Und doch liegt im Gesamtklang und in der Art der Umsetzung der Partituren auch etwas Befremdendes. Dieses Befremdende begründet sich in einer gewissen Distanziertheit, fast Kälte, welche der Hörer bei Schubert eigentlich nicht haben möchte und welche im Verlauf des Hörens leichtes Unbehagen auslöst. Dieser Eindruck ist verbal schwer zu fassen. Aber beim mehrmaligen Hören und im Vergleich mit anderen Aufnahmen tut sich hier eine gewisse sorglose Durchgängigkeit in der Interpretation der Phrasen und Melodiebögen auf, die fast durchgehend hart und ohne Klangentfaltung abphrasiert werden. Irritierend sind die Überbetonung der Akzente und die knallige Dominanz der Pauken. Lieblos möchte man hier aber nicht sagen. Die Musik atmet wie beim Hundertmeterläufer nur oberflächlich, nimmt sich keine Zeit, nachzuwirken, wodurch eine gewisse Professionalität und Nüchternheit spürbar ist. Wegen der technischen Brillanz der Interpretation wirken die Werke zwar taufrisch, passen vom Interpretationsansatz her allerdings besser in die Vorklassik. Schubertische Musik in ihrer jenseitigen Rätselhaftigkeit und die rückwärtsgewandte Interpretation barocken Lebensgefühls passen nicht zusammen, wobei auch klar ist, dass die Ouvertüren Schuberts selbstverständlich eher zu den leichtfüßigeren Werken gehören.

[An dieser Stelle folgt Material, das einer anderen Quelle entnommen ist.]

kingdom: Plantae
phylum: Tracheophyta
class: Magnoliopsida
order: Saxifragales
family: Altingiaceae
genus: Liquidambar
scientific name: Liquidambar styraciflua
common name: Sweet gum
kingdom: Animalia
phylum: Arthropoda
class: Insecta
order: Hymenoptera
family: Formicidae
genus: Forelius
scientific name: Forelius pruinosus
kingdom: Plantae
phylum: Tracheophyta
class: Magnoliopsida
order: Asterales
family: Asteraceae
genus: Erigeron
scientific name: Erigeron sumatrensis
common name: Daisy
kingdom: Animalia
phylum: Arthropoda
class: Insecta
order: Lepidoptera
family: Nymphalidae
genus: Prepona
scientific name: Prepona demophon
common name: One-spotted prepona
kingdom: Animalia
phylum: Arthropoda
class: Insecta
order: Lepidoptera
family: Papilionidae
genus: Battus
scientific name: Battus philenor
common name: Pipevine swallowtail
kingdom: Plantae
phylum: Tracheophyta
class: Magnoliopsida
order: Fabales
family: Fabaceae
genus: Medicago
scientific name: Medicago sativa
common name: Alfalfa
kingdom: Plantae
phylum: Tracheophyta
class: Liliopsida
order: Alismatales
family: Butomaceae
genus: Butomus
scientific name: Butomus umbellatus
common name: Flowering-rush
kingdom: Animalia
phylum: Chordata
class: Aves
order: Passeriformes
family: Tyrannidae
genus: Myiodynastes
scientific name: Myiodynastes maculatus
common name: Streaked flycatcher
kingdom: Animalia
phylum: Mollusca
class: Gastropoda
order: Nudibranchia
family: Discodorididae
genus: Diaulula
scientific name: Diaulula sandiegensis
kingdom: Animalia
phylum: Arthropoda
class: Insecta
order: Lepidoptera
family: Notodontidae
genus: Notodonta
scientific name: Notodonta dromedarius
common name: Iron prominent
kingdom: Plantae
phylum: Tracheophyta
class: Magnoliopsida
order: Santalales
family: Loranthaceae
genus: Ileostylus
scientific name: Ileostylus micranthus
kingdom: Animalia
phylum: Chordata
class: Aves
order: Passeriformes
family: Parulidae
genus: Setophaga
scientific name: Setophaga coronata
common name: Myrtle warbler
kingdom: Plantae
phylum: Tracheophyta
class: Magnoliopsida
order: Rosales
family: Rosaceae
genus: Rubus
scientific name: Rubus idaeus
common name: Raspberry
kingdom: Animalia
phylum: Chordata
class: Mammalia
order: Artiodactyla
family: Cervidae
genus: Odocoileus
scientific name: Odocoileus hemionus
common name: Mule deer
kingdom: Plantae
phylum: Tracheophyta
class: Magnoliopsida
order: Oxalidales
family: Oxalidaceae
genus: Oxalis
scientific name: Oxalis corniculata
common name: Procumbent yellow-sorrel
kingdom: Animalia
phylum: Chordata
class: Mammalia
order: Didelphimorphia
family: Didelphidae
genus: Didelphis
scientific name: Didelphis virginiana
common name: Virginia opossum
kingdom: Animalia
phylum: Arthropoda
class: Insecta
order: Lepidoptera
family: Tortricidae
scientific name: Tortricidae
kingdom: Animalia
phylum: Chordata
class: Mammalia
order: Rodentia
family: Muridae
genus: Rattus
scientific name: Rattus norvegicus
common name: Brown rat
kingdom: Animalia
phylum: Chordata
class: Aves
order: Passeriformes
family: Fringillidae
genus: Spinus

Ob Gaigg mit dieser CD – wie in der Barockmusik einst Nikolaus Harnoncourt, bei dem sie unter anderen studiert hat und ihre Eindrücke und Erfahrungen sammelte – Schubert grundlegend revolutionieren wollte, bleibt dahingestellt. In Bezug auf ihn galt aber gerade bei Harnoncourt, dass er „eine so vollkommen eigene Welt“ darstelle. Das Manko dieser Aufnahme liegt weniger bei den historischen, exzellent gespielten Instrumenten, sondern im verpassten Versuch, diese eigene Welt zu ergründen. Die Erkenntnisse historischer Aufführungspraxis, die zur Barockmusik durchaus passen, wurden hier sorglos über die Musik Schuberts gestülpt.